We were in the area named the Iron Gate.  For several miles we had sailed through a series of much more narrow gorges. Most every one was on the observation areas for photos. The climate has changed with the narrowing of the gorge.  Winds pick up so jackets and scarves felt good.

The river began to widen a bit.  Just beyond a small riverside church the tallest rock sculpture comes into view.  The rock sculpture of Decebalus is a 42.9 m x 31.6 m.  It was started in 1994 to honor King Decebalus.

Per Wikipedia, "Under the face of Decebalus there is a Latin inscription which reads "DECEBALUS REX—DRAGAN FECIT" ("King Decebalus—Made by Drăgan"). The carving was placed opposite an ancient memorial plaque, carved in the rock on the Serbian side of the river facing Romania. The plaque, known as the Tabula Traiana, records the site of Trajan's Bridge and thus commemorates the final defeat of Decebalus by Trajan in 105, and the absorption of the Dacian kingdom into the Roman Empire. Drăgan wanted the Serbs to carve a giant head of a Roman Emperor, as if confronting Decebalus on the opposite side of the river, but the Serbs refused."

The Tabula Traiana was originally 50 meters lower. The original spot was flooded with the construction of a hydroelectric dam in late 1960s and the monument was moved just above the waterline.

Once we passed the king's sculpture the river is slightly wider.  The ship is about 14 miles from Iron Gates Dam and Locks.  Time for a little strolling on the walking course.  Gotta work up an appetite for lunch that is in only an hour or so.  Mid afternoon would be a Serbian tea so we made a few extra laps.  No need to let the goodies go to waste!

One more narrow gorge with the rocky cliffs and we begin seeing a few farms and vineyards.  In the photo with the bridge there were what appeared to be a couple of hay shocks.

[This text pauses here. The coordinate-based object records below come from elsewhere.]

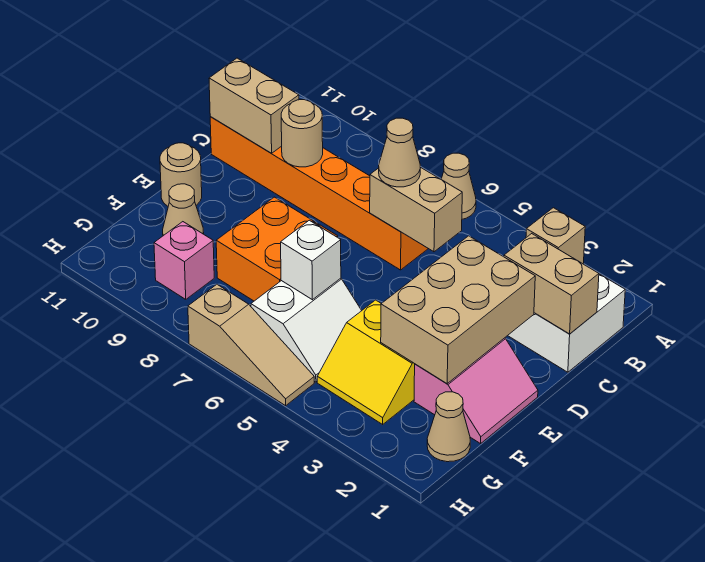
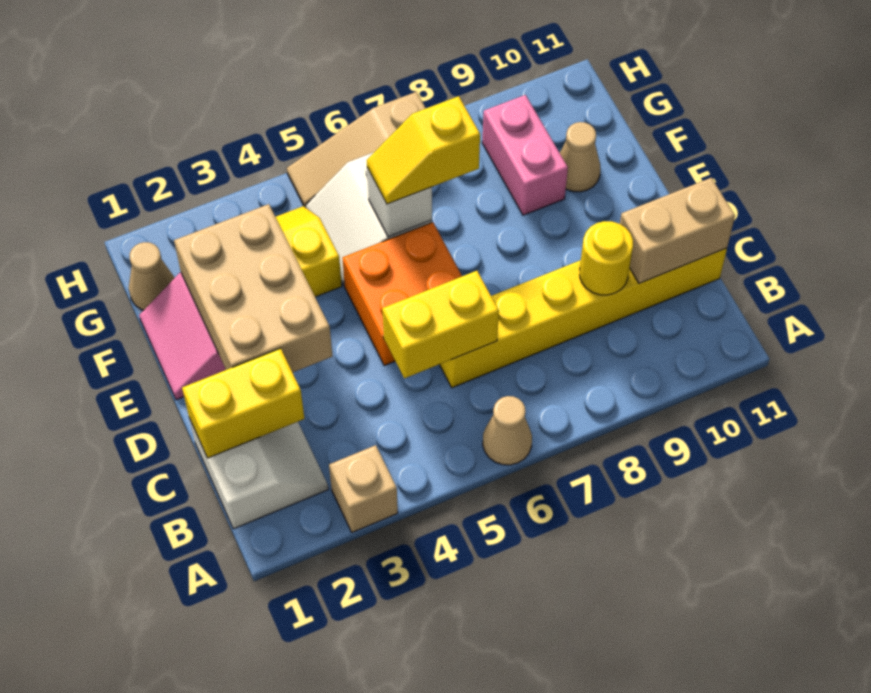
tan brick C1:C2 level 2 -> yellow brick C1:C2 level 2
tan brick C5:C6 level 2 -> yellow brick C5:C6 level 2
orange brick C6:C11 level 1 -> yellow brick C6:C11 level 1
tan cone C6 level 3 -> none
tan round brick C9 level 2 -> yellow round brick C9 level 2
orange brick E7:F8 level 1 -> orange brick D5:E6 level 1
tan round brick E11 level 1 -> none
none -> yellow slope F6:F7 level 3 top 7
pink brick G9 level 1 -> pink brick F9:G9 level 1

After passing Orşova we came to the Iron Gates Dam.  Walking to the opposite side of the ship the dam came into view.
It takes a while to arrive at the locks so time was passed watching our new Canada acquaintances play shuffle board, gulls flying overhead and the scenery pass.

 The light picture (left) was taken just as we pulled into the first lock.  Another picture at the same zoom was made several minutes later.  Finally only the base of the lamppost was visible from the same vantage point.  Once the first lock lowering was complete, the ship moved to the #2 lock.  The process of water being pumped out was repeated.

Watching a ship being lowered in a lock is interesting the first several times. These were the 68th and 69th locks on this cruise.  We chose to return to the room and freshen for lunch so several of the following views were from our tidy little stateroom.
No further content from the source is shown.